Munich – Formycon AG (ISIN: DE000A1EWVY8/ WKN: A1EWVY) has received the consent from the Paul-Ehrlich-Institute (PEI) regarding the proposed development concept for its innovative SARS-CoV-2 blocker FYB207. As result of the Scientific Advice, the Federal Institute for Vaccines and Biomedicines supports Formycon’s approach in the further development of FYB207. In particular, analytics, process development, manufacturing (so-called CMC-part: Chemistry-Manufacturing and Control), the preclinical development as well as the clinical concept of phases I and II, including the associated bioanalytical strategy, have been aligned. The review of the applications for the clinical trials is expected to be conducted in an accelerated process. All preclinical activities as well as preparations for entering clinical trials with FYB207 are progressing according to plan. In addition, Formycon is preparing a Scientific Advice Meeting with the U.S. Food and Drug Administration (FDA) and has assured GMP manufacturing capacity for FYB207 with an experienced German manufacturer.
With FYB207, Formycon, together with its academic partners Prof. Dr. Ulrike Protzer, Chair of Virology, and Prof. Dr. Johannes Buchner, Chair of Biotechnology at the Technical University of Munich, is developing an efficient antiviral SARS-CoV-2 blocker based on a long-acting ACE2-immunoglobulin fusion protein. SARS-CoV-2 and other corona viruses use ACE2 on the surface of human cells as an entry point for respiratory tract infections. Formycon has therefore fused the human ACE2 protein to the constant part of human Immunoglobulin G4 (IgG4) by using computer-aided structural design, creating a very effective SARS-CoV-2 blocker that completely prevents cell infection in vitro.
The risk of infection enhancement by vaccines and antibodies described for corona viruses is minimized by using the IgG4 portion in the fusion. FYB207 also has a natural enzymatic activity that may provide additional protection for the lungs and cardiovascular system in symptomatic patients. Because ACE2 is the human receptor for the spike protein of SARS-CoV-2, FYB207 is protected against virus escape by mutation. In addition, FYB207 can potentially be used for all corona viruses that use ACE2 as an entry portal.
“We are delighted about the positive feedback from the Paul-Ehrlich-Institute and feel confirmed in the development approach of FYB207. Especially in terms of virus mutations, an effective drug becomes an indispensable cornerstone in the fight against the corona pandemic.

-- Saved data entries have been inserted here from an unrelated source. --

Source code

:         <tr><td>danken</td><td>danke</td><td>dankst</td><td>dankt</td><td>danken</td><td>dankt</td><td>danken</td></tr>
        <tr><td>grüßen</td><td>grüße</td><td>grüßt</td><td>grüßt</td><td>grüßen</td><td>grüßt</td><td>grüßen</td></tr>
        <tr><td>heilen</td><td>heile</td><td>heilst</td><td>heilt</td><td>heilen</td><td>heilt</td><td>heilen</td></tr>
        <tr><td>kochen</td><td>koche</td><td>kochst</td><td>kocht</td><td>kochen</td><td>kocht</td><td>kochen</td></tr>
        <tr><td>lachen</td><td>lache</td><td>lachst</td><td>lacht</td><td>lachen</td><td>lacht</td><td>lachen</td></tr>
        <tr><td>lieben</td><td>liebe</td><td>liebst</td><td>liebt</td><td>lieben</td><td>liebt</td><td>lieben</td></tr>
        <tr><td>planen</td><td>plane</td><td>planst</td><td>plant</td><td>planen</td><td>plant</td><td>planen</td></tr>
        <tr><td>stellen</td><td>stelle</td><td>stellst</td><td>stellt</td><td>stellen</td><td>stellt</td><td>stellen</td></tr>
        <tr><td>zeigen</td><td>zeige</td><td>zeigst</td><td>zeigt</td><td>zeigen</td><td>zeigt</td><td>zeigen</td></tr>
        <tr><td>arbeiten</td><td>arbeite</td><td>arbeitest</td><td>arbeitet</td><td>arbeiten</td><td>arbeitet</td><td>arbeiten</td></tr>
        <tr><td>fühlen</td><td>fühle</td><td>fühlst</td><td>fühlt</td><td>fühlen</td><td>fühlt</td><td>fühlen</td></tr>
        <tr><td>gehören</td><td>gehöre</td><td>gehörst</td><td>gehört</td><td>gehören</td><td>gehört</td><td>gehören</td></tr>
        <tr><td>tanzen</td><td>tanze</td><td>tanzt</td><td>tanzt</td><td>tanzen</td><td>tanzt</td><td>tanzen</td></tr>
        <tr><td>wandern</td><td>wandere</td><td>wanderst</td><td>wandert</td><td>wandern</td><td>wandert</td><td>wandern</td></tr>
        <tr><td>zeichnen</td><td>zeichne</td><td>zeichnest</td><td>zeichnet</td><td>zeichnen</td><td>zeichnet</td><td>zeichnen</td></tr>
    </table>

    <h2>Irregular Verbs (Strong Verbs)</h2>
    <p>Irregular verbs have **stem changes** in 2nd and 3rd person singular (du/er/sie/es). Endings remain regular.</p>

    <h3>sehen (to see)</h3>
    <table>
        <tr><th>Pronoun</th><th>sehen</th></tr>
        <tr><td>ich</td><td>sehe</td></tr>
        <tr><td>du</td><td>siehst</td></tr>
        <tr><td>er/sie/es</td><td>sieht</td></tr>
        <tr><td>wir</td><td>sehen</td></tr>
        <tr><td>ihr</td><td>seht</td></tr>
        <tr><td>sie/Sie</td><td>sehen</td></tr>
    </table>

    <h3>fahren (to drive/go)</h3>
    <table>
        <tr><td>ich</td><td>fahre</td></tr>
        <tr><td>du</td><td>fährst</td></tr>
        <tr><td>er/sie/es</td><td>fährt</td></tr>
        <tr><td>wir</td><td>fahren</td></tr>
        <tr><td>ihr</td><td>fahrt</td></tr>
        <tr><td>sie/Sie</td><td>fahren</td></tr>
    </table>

With FYB207, we are developing an important treatment option for COVID-19 patients while also contributing to the prevention of outbreaks of future corona viruses”, says Dr. Carsten Brockmeyer, CEO of Formycon AG.
Dr. Stefan Glombitza, COO of Formycon AG adds: “The consultation with the Paul-Ehrlich-Institute has provided us with clarity for our approach in the development of FYB207. The speed with which we are advancing this program from initial laboratory studies to entry into clinical trials reflects the high level of commitment of all parties involved. People infected with SARS-CoV-2 and at risk of severe illness or even death urgently need effective medicines.”

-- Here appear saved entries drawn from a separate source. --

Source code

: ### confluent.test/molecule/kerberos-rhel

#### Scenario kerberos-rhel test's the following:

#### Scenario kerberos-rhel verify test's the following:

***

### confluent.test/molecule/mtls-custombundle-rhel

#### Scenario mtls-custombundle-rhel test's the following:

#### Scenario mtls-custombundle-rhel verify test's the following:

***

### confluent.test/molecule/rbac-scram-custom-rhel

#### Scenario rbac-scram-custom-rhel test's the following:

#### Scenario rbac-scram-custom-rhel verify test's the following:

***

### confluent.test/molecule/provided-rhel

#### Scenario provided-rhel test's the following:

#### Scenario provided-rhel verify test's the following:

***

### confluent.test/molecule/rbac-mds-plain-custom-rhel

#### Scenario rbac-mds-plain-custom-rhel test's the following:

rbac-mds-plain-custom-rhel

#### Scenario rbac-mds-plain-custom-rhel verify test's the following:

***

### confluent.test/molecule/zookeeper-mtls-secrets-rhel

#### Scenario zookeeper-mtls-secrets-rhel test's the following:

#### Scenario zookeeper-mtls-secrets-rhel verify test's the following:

Formycon is a leading, independent developer of high-quality biopharmaceutical medicines, especially biosimilars. The company focuses on treatments in ophthalmology, immunology and on other key chronic diseases, covering the entire value chain from technical development to the clinical phase III as well as the preparation of dossiers for marketing approval. With its biosimilars, Formycon is making a major contribution towards providing as many patients as possible with access to vital and affordable medicines. Formycon currently has four biosimilars in development. Based on its extensive experience in the development of biopharmaceutical drugs, the company is also working on the development of antibody-based COVID-19 compounds.

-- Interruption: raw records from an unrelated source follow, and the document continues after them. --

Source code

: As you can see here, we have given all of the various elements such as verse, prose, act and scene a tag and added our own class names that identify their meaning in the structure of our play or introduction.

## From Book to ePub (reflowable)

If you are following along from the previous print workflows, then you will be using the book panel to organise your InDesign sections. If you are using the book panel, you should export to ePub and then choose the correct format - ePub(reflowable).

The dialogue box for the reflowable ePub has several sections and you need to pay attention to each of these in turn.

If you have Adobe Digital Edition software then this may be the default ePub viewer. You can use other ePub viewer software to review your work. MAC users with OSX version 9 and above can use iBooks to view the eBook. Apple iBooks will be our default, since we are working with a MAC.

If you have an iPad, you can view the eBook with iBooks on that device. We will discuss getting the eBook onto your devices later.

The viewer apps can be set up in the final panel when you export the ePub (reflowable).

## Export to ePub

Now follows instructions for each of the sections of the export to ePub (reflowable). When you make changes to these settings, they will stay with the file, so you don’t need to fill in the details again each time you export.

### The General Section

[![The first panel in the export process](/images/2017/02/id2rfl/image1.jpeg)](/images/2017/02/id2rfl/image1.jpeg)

Since their introduction in the 1980s, biopharmaceuticals have revolutionized the treatment of serious diseases such as cancer, diabetes, rheumatoid arthritis, multiple sclerosis and eye diseases. In the coming years, many of these biotech drugs will lose their patent protection – and by 2020, medications with revenues of approximately USD 100 billion will be off patent. Biosimilars are follow-on versions of biopharmaceuticals, for which exclusivity has expired. They are approved via stringent regulatory pathways in highly regulated markets (such as EU, US, Japan, Canada, Australia) based on proven similarity of the biosimilar with the originator biopharmaceutical reference product. In 2019, global sales of biosimilars exceeded USD12 billion. Analysts estimate that this figure could rise to around USD 69 billion by 2025.